Job item » Copy each line below holding "input".

(Image and design file data)
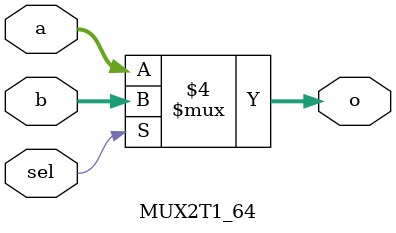
<source format=v>
`timescale 1ns / 1ps
module MUX2T1_64(input[63:0] a,
					  input[63:0] b,
					  input sel,
					  output reg[63:0] o
					  );
	always@*begin
		if(sel == 1) o <= b;
		else o <= a;
	end
endmodule

</source>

Result for this task »
module MUX2T1_64(input[63:0] a,
					  input[63:0] b,
					  input sel,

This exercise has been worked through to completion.